Transistors. Phew. Biiig topic!
There are several types of transistors. The most common one is the BJT. There are two variants, which are schematically drawn like this (from that same Wikipedia page):
A transistor has three pins, called Base, Collector, and Emitter. Using the convention that current “flows” from “+” to “-”, it’s easy to remember which in an NPN transistor (the most common variant):
- the collector, eh, “collects” current – IOW, this is where current flows into the transistor
- the emitter is where the current flows out again, to ground at some point
- the base is the main control which determines what the transistor does
So what does it do?
One way to look at it, is as a current amplifier: put 1 mA into the base, and the current from C to E will be a multiple of that – anywhere between 50 and 500 times depending on the particular model, i.e. 50 .. 500 mA!

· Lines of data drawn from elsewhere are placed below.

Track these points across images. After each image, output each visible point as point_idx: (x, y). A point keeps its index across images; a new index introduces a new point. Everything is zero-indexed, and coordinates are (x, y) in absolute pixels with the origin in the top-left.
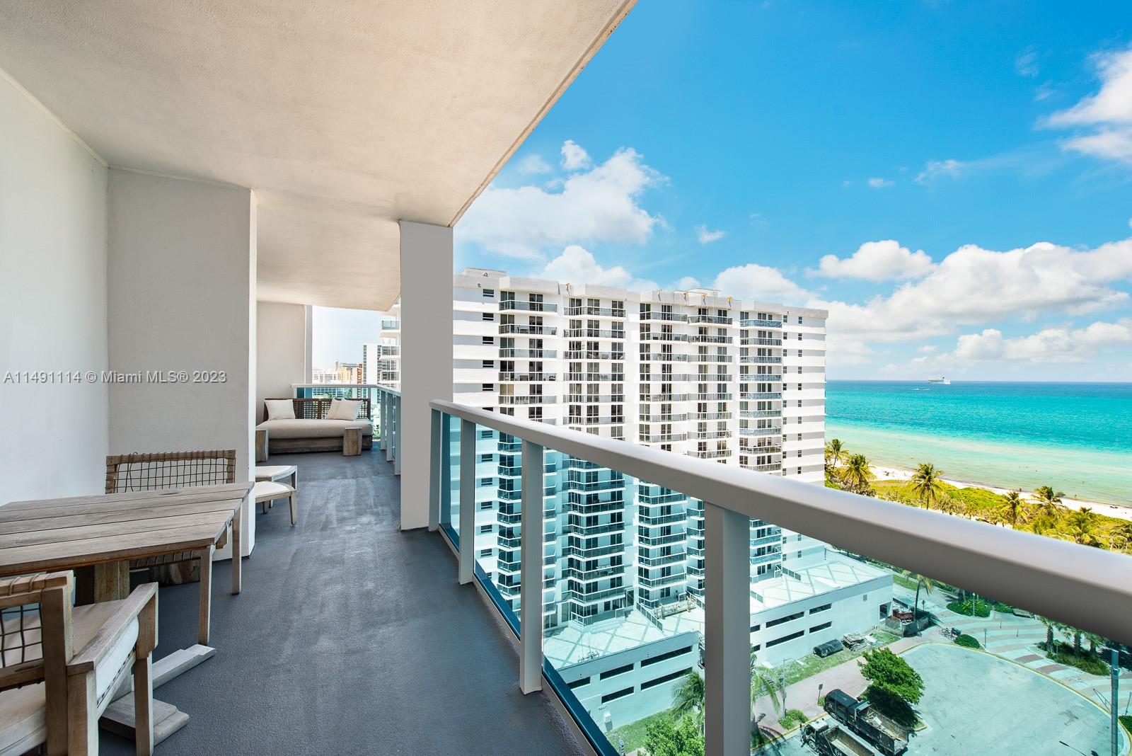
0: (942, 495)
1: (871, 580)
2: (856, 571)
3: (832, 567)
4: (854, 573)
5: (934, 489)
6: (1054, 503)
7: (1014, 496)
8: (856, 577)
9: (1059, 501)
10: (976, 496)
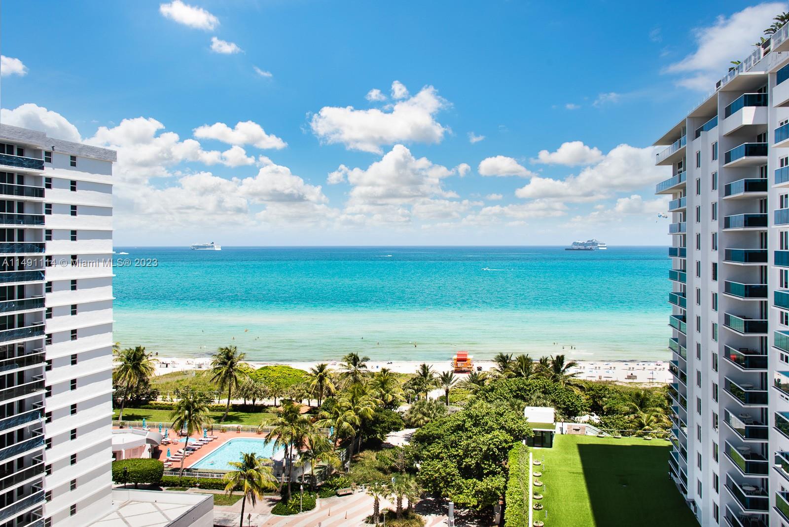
0: (245, 380)
1: (188, 512)
2: (162, 506)
3: (124, 512)
4: (159, 510)
5: (236, 374)
6: (359, 369)
7: (322, 368)
8: (164, 515)
9: (364, 366)
10: (276, 374)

Note that I’m not suggesting that a transistor generates current. Only that when a voltage is applied between C and E, then the current flowing will be a multiple of the “control current” fed into the base.

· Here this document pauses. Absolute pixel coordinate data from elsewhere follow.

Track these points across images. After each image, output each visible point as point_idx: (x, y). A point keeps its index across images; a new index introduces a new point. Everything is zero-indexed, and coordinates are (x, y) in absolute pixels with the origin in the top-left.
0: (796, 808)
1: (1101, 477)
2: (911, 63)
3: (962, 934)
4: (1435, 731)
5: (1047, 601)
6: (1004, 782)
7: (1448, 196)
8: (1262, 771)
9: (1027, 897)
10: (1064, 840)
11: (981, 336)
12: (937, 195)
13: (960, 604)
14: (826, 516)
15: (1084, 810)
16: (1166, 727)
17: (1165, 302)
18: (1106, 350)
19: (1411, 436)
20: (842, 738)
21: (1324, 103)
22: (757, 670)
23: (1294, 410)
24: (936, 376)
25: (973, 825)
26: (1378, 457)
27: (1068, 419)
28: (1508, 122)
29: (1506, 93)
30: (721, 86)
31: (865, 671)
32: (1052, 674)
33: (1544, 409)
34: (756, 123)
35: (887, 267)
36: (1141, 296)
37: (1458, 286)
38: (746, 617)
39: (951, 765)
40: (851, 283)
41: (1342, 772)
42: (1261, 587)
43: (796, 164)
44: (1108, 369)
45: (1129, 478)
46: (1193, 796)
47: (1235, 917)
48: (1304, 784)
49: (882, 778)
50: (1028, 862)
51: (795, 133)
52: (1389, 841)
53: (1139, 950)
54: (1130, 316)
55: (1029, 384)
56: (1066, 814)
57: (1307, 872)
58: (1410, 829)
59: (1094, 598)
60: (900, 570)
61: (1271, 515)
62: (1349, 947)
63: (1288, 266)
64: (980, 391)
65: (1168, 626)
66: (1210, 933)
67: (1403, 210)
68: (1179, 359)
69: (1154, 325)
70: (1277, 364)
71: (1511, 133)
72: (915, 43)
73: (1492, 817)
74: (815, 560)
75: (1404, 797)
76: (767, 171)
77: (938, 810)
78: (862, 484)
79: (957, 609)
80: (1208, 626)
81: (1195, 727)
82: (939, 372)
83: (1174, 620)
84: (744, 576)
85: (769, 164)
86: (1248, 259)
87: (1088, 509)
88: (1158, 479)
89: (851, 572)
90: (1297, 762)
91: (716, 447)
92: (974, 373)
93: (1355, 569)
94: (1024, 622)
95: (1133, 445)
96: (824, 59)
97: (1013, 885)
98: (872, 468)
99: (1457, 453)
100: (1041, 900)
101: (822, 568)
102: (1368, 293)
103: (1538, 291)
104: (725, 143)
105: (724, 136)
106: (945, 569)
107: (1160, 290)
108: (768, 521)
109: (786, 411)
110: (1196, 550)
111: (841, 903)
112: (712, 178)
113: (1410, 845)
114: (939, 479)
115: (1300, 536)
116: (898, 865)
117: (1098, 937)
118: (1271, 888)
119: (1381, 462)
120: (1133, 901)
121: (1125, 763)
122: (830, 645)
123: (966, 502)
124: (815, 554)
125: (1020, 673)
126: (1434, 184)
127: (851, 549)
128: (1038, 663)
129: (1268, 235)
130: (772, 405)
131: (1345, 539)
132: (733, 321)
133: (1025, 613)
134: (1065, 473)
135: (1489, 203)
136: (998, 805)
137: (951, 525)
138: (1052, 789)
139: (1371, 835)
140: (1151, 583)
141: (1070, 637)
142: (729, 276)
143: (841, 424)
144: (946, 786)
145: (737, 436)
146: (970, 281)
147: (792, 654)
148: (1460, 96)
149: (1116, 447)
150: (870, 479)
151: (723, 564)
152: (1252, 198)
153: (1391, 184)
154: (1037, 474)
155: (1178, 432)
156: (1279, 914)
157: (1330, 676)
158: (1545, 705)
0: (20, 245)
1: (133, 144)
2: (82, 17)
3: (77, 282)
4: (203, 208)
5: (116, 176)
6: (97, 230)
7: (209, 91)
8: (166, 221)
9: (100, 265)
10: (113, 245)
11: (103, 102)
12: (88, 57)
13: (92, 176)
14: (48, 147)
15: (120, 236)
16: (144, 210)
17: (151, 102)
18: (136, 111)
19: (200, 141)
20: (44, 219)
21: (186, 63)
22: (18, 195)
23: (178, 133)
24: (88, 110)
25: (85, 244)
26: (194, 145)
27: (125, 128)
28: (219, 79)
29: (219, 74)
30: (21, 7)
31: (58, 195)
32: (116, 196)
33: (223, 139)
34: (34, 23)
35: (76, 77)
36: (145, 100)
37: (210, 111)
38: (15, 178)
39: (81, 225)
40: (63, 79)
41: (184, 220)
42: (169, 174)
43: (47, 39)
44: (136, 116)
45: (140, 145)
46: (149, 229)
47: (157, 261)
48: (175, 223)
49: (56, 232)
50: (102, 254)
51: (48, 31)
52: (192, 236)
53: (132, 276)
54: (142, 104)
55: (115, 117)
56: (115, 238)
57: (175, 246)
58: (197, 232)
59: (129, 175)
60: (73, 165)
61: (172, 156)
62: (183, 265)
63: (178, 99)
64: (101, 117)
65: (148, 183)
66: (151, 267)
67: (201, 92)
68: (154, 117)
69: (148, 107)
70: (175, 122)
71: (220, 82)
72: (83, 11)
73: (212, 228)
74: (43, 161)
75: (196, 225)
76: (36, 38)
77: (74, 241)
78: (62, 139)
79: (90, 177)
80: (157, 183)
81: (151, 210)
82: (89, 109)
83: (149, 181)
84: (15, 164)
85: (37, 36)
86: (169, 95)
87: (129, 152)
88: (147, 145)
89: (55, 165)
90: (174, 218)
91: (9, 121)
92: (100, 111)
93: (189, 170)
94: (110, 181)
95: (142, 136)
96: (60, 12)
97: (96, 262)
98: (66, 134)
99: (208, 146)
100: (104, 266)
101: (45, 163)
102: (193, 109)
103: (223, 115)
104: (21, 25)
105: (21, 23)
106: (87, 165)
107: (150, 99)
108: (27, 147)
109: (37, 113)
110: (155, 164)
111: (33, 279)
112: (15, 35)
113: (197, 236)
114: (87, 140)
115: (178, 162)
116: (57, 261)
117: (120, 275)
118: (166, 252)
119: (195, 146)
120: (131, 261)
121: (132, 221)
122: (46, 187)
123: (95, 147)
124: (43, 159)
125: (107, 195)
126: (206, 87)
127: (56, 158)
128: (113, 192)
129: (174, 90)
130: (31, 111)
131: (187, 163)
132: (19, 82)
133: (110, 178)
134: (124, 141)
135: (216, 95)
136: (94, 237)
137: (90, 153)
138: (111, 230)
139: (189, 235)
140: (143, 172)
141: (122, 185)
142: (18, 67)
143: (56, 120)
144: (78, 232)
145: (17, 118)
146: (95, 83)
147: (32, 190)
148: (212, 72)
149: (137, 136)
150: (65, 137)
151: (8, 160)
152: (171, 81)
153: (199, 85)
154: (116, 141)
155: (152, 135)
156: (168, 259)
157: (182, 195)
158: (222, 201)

Things are not quite that simple, though. How do you “put a current” into a component? You can’t just put a voltage on all the pins… before you know it, the current might easily exceed some allowed maximum rating! Transistors have pretty rigid limitations. When you exceed them, they can easily overheat and get damaged.
We don’t really have an easy way to control current, but what we can do is turn ATmega I/O pins on and off, i.e. control the output voltage on those pins. It’s relatively easy to turn that into current though – Ohm’s law: use some resistors!
Here’s a simple circuit to let us explore this behavior:
The input pin can be fed a voltage, and the R1 resistor will make sure that the current flowing into the base of the transistor will be limited. Likewise, R2 makes sure that no matter how much current the transistor wants to pass from its collector to its emitter, there will be a limit.
How much are these limits? Depends on the voltages and resistor values, of course. Let’s assume the following:
- the “+” voltage is 3.3V (and GND is 0V, as always)
- the input pin can have voltages between 0 and 3.3V applied to it
- resistor R1 is 1000 Ω
- resistor R2 is 100 Ω
The maximum current flowing into the base will never be more than when IN = 3.3V, i.e. 3.3V over 1000 Ω = 3.3 mA (using “I = E / R”).
The maximum current flowing from collector to emitter is what you’d get if the transistor were a complete short circuit between C and E, i.e. 3.3V over 100 Ω = 33 mA.
Note how I’ve made all sorts of worst-case assumptions about the transistor. In fact, I’ve calculated these values as if B, C, and E were all shorted together, and hence tied to ground (since E is tied to ground).
A real transistor behaves somewhat differently. But no matter how it actually behaves, I know that no more than 3.3 mA will be flowing into the base, and not more than 33 mA will be flowing into the collector and out of the emitter. Just about any NPN transistor can handle that.
Here’s what happens when IN is 0V (i.e. GND):
- no current will flow into the base
- since the transistor amplifies the current, no current will flow from C to E
- if no current flows from C to E, then it’s basically like an open (unconnected) circuit
- if unconnected, there will be no current flowing through R2
- with Ohm’s law, the voltage across R2 is (E = I x R) = 0 x 100 = 0
- so the voltage on the OUT pin will be 3.3V, the same as on the other side of R2
Now, when IN is 3.3V, this is what happens:
- current will flow through R1
- lots of current will flow from C to E
- that’s the same as saying that C and E are more or less shorted
- that means the OUT pin will now be (close to) 0V
We’ve created a signal inverter: 0V in = 3.3V out and 3.3V in = 0V out!
As I said, big topic. I haven’t even touched on some important details of a “real” transistor.